One thing you could do is add a div wrapper and then absolutely position the element in the top right of the wrapper so that it lays over the corner of the fieldset.
It appears that the .remove-me element might have margin. Make sure to to remove that prior to adding absolute-positioning to items.
For precise results, you should always do a 'reset' in your CSS. This means removing margin/padding from every element.
A simple reset:
* { margin: 0; padding: 0px; }
Put that at the top of your CSS.
I have used @media screen and (-webkit-min-device-pixel-ratio:0) {} and fixed my absolutes that way. Its not very dry but it works.
I think it is because you didn't indicate the height of the div (passenger-info) that contains the button; Chrome starts acting up when you don't specify this.

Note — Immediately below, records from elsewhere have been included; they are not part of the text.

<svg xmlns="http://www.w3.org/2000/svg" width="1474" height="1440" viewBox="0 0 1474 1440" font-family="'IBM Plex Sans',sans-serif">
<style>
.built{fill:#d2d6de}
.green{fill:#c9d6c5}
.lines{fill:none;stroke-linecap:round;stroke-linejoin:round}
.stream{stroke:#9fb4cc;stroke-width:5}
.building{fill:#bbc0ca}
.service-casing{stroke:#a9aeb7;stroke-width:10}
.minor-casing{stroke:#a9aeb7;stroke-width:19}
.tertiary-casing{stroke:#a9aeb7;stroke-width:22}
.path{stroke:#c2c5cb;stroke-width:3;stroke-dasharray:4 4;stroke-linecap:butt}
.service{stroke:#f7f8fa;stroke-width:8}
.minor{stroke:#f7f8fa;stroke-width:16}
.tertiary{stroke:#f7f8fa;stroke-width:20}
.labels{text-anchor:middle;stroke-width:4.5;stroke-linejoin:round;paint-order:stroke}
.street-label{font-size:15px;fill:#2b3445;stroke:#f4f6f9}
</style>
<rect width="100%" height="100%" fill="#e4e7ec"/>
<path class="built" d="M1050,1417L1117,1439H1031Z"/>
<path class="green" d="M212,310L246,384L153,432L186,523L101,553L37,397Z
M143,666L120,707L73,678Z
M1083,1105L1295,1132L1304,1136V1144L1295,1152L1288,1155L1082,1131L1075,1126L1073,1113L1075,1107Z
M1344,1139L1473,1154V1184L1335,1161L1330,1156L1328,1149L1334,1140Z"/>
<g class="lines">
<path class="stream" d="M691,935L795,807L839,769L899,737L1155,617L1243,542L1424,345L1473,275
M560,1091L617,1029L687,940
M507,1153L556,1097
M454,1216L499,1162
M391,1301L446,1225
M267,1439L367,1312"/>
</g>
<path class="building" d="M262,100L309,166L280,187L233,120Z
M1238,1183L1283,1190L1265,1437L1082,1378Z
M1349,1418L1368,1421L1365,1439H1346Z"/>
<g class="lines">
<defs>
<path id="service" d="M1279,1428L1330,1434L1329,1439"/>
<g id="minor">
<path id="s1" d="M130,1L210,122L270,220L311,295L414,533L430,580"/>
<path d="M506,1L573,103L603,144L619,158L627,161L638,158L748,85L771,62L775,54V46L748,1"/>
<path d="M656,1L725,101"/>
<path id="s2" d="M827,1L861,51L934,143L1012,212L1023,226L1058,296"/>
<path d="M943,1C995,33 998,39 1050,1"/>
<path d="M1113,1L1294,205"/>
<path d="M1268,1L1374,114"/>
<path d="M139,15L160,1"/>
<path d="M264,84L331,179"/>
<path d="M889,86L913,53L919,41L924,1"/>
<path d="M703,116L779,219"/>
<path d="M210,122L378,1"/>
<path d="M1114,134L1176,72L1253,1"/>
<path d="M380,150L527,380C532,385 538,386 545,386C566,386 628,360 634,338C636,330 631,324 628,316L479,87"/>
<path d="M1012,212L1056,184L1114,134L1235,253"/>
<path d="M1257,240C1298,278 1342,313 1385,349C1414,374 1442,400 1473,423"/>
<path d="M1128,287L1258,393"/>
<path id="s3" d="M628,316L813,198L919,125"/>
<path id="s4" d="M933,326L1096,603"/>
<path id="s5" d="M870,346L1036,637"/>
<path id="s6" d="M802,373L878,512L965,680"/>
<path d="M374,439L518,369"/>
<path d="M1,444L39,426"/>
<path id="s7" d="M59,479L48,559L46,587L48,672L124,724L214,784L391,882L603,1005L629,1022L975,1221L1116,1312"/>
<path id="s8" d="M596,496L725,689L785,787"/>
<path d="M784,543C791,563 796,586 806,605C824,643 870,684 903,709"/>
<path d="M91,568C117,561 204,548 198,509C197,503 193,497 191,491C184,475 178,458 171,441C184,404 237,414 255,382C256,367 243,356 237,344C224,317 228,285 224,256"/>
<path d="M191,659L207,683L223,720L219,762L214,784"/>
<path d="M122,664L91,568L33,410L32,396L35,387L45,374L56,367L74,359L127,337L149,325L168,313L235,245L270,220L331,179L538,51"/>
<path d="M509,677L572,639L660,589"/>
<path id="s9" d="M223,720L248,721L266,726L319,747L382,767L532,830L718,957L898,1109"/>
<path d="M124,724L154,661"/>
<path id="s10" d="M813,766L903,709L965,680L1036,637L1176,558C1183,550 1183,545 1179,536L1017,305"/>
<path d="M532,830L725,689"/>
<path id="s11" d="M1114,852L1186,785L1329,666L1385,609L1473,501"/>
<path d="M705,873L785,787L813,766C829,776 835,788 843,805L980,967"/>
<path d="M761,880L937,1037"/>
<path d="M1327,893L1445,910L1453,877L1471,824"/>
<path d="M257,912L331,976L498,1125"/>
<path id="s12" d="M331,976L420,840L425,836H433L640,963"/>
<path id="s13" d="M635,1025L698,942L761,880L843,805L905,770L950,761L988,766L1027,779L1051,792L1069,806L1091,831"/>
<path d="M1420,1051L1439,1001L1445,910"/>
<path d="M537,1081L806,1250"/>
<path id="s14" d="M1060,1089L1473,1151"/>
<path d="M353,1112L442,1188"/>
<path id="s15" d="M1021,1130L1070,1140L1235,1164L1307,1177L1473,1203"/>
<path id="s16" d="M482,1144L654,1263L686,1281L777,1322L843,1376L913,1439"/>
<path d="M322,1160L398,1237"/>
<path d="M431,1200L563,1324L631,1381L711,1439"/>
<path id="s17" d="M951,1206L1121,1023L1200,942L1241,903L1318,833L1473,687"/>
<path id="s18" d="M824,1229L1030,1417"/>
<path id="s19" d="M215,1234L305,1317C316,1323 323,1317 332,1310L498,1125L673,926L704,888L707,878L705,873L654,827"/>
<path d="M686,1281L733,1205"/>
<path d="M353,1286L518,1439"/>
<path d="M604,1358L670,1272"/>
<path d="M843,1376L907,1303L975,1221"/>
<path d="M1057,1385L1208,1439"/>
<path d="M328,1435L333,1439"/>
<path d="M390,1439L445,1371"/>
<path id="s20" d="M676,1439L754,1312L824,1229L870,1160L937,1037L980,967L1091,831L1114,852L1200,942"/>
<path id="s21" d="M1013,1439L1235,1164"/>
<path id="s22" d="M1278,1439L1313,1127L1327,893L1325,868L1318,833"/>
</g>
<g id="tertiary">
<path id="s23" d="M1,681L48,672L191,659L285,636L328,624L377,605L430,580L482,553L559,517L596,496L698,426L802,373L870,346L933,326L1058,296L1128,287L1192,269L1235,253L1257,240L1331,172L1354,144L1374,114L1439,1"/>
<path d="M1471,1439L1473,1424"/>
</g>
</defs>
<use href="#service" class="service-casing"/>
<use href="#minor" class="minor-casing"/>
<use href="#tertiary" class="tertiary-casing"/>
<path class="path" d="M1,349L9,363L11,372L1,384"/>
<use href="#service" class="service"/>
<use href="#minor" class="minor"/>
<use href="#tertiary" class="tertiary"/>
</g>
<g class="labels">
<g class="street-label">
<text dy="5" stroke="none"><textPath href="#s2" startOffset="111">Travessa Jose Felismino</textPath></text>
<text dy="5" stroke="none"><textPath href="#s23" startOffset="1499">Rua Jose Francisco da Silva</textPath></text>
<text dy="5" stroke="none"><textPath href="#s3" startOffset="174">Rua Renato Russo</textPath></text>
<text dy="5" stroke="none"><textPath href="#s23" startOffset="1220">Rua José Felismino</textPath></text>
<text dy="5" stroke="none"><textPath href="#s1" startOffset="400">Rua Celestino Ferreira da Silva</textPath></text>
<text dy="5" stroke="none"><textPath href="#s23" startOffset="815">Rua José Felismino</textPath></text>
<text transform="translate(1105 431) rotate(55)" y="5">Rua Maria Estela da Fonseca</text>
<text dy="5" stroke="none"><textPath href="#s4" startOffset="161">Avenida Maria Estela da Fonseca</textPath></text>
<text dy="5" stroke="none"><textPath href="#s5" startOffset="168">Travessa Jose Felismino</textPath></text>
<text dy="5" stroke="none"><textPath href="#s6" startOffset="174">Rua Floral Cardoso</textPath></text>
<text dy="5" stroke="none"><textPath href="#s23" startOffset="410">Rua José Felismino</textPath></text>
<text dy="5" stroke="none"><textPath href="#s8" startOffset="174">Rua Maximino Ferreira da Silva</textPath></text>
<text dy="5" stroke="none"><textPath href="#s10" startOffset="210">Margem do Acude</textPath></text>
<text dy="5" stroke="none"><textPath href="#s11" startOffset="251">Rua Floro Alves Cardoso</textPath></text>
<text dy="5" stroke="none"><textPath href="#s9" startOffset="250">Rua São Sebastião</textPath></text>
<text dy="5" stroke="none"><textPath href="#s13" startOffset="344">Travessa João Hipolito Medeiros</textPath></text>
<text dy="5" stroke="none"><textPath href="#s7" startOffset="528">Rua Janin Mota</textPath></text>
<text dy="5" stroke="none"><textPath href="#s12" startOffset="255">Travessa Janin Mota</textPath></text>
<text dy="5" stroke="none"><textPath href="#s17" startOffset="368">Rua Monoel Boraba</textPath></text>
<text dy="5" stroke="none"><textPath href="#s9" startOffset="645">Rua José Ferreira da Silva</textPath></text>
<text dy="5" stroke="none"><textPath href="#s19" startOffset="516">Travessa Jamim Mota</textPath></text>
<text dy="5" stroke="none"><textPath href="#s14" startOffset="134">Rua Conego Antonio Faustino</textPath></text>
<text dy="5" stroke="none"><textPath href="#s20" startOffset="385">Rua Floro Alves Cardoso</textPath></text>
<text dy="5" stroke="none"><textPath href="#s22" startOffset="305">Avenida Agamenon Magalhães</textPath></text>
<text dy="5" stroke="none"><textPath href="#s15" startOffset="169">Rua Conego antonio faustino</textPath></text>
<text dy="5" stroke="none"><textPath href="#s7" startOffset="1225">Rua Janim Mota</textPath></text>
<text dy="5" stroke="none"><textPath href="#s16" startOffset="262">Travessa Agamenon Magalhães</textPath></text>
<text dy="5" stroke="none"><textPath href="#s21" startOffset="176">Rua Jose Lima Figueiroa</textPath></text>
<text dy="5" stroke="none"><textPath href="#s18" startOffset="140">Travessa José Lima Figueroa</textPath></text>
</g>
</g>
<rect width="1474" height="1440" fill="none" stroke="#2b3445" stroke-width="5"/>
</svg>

The real solution is firefox and ie don't set defaults for top, left, right, and bottom.
I was able to fix my problem by setting these properly.
Instead of using margin use left, top, right, bottom. Example:
position: absolute;
top: 10px;
left: 20px;
Using a feature query against one of mozilla's platform-native properties is probably the correct approach for this in 2020. -moz-appearance is one such property, but others would work as well.
@supports (-moz-appearance: none) {
.remove-me {
border:1px solid red;
position:absolute;
right:0;
top:0;
}
}
I had a similar problem with a web site and the images in Chrome where wrong. I had the position in an image and an input box in the same way as your example at the beginning of this post, and I solved it by putting the absolute position in the input box and in the image position in relative coordinates.
When I do that, it changes both positions but puts margins in both. I got it where I want it, to solve this problem with Firefox an Chrome you have to follow some of these tricks in order to put the images in the right place. Play with the position to make it work.